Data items
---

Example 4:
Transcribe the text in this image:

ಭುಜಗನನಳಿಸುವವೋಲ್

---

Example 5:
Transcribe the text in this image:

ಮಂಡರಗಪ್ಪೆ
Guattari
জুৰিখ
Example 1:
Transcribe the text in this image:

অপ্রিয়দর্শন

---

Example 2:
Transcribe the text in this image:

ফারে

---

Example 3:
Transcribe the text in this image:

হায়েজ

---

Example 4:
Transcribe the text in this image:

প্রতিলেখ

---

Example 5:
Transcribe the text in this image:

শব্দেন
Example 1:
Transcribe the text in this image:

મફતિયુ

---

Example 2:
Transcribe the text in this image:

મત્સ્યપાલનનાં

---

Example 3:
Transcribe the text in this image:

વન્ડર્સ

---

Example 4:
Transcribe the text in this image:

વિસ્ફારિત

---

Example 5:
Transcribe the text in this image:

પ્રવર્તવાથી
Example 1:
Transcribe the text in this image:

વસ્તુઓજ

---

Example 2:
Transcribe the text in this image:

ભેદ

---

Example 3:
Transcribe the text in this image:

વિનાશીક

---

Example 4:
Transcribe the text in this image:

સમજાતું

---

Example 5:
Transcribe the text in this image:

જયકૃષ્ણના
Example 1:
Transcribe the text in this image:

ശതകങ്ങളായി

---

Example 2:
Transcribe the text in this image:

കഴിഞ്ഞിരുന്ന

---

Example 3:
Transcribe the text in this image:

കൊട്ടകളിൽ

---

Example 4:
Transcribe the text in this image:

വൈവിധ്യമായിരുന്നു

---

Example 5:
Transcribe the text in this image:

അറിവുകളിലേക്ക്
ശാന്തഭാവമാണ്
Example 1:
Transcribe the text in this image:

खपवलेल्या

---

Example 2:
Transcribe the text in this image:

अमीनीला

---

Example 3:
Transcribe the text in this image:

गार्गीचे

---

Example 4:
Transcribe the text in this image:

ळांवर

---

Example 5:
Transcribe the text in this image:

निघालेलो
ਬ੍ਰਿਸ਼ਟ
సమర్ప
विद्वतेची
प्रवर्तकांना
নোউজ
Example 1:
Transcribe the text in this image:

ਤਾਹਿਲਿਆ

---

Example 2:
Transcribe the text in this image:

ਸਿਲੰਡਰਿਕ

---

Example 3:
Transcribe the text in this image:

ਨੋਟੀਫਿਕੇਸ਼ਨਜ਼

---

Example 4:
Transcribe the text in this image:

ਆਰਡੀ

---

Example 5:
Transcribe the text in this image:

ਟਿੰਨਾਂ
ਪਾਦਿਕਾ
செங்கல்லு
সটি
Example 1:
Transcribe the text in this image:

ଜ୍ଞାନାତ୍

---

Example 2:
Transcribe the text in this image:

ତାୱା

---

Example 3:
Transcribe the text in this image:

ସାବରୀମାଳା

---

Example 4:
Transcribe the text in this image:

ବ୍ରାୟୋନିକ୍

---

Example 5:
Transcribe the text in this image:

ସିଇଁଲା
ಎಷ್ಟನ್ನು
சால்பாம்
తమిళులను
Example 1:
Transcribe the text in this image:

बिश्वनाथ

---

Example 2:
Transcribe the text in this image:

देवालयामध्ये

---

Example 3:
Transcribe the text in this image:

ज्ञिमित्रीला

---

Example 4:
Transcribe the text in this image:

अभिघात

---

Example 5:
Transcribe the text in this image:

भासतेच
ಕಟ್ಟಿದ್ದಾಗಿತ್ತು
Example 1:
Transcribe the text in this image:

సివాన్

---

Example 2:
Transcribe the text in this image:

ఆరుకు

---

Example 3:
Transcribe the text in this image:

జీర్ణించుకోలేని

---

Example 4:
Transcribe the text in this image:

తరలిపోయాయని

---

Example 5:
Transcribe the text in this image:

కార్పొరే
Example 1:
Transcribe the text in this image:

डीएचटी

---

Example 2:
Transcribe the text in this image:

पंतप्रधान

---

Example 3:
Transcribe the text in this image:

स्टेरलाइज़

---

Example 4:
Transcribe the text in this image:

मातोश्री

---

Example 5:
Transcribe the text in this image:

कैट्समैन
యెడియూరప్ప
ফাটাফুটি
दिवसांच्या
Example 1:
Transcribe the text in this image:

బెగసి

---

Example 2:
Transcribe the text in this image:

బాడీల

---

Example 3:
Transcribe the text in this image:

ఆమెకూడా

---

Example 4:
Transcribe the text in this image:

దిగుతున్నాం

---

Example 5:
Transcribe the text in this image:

Task instructions: Give back each line above precisely as it stands.

Reply:
---

Example 4:
Transcribe the text in this image:

ಭುಜಗನನಳಿಸುವವೋಲ್

---

Example 5:
Transcribe the text in this image:

ಮಂಡರಗಪ್ಪೆ
Guattari
জুৰিখ
Example 1:
Transcribe the text in this image:

অপ্রিয়দর্শন

---

Example 2:
Transcribe the text in this image:

ফারে

---

Example 3:
Transcribe the text in this image:

হায়েজ

---

Example 4:
Transcribe the text in this image:

প্রতিলেখ

---

Example 5:
Transcribe the text in this image:

শব্দেন
Example 1:
Transcribe the text in this image:

મફતિયુ

---

Example 2:
Transcribe the text in this image:

મત્સ્યપાલનનાં

---

Example 3:
Transcribe the text in this image:

વન્ડર્સ

---

Example 4:
Transcribe the text in this image:

વિસ્ફારિત

---

Example 5:
Transcribe the text in this image:

પ્રવર્તવાથી
Example 1:
Transcribe the text in this image:

વસ્તુઓજ

---

Example 2:
Transcribe the text in this image:

ભેદ

---

Example 3:
Transcribe the text in this image:

વિનાશીક

---

Example 4:
Transcribe the text in this image:

સમજાતું

---

Example 5:
Transcribe the text in this image:

જયકૃષ્ણના
Example 1:
Transcribe the text in this image:

ശതകങ്ങളായി

---

Example 2:
Transcribe the text in this image:

കഴിഞ്ഞിരുന്ന

---

Example 3:
Transcribe the text in this image:

കൊട്ടകളിൽ

---

Example 4:
Transcribe the text in this image:

വൈവിധ്യമായിരുന്നു

---

Example 5:
Transcribe the text in this image:

അറിവുകളിലേക്ക്
ശാന്തഭാവമാണ്
Example 1:
Transcribe the text in this image:

खपवलेल्या

---

Example 2:
Transcribe the text in this image:

अमीनीला

---

Example 3:
Transcribe the text in this image:

गार्गीचे

---

Example 4:
Transcribe the text in this image:

ळांवर

---

Example 5:
Transcribe the text in this image:

निघालेलो
ਬ੍ਰਿਸ਼ਟ
సమర్ప
विद्वतेची
प्रवर्तकांना
নোউজ
Example 1:
Transcribe the text in this image:

ਤਾਹਿਲਿਆ

---

Example 2:
Transcribe the text in this image:

ਸਿਲੰਡਰਿਕ

---

Example 3:
Transcribe the text in this image:

ਨੋਟੀਫਿਕੇਸ਼ਨਜ਼

---

Example 4:
Transcribe the text in this image:

ਆਰਡੀ

---

Example 5:
Transcribe the text in this image:

ਟਿੰਨਾਂ
ਪਾਦਿਕਾ
செங்கல்லு
সটি
Example 1:
Transcribe the text in this image:

ଜ୍ଞାନାତ୍

---

Example 2:
Transcribe the text in this image:

ତାୱା

---

Example 3:
Transcribe the text in this image:

ସାବରୀମାଳା

---

Example 4:
Transcribe the text in this image:

ବ୍ରାୟୋନିକ୍

---

Example 5:
Transcribe the text in this image:

ସିଇଁଲା
ಎಷ್ಟನ್ನು
சால்பாம்
తమిళులను
Example 1:
Transcribe the text in this image:

बिश्वनाथ

---

Example 2:
Transcribe the text in this image:

देवालयामध्ये

---

Example 3:
Transcribe the text in this image:

ज्ञिमित्रीला

---

Example 4:
Transcribe the text in this image:

अभिघात

---

Example 5:
Transcribe the text in this image:

भासतेच
ಕಟ್ಟಿದ್ದಾಗಿತ್ತು
Example 1:
Transcribe the text in this image:

సివాన్

---

Example 2:
Transcribe the text in this image:

ఆరుకు

---

Example 3:
Transcribe the text in this image:

జీర్ణించుకోలేని

---

Example 4:
Transcribe the text in this image:

తరలిపోయాయని

---

Example 5:
Transcribe the text in this image:

కార్పొరే
Example 1:
Transcribe the text in this image:

डीएचटी

---

Example 2:
Transcribe the text in this image:

पंतप्रधान

---

Example 3:
Transcribe the text in this image:

स्टेरलाइज़

---

Example 4:
Transcribe the text in this image:

मातोश्री

---

Example 5:
Transcribe the text in this image:

कैट्समैन
యెడియూరప్ప
ফাটাফুটি
दिवसांच्या
Example 1:
Transcribe the text in this image:

బెగసి

---

Example 2:
Transcribe the text in this image:

బాడీల

---

Example 3:
Transcribe the text in this image:

ఆమెకూడా

---

Example 4:
Transcribe the text in this image:

దిగుతున్నాం

---

Example 5:
Transcribe the text in this image:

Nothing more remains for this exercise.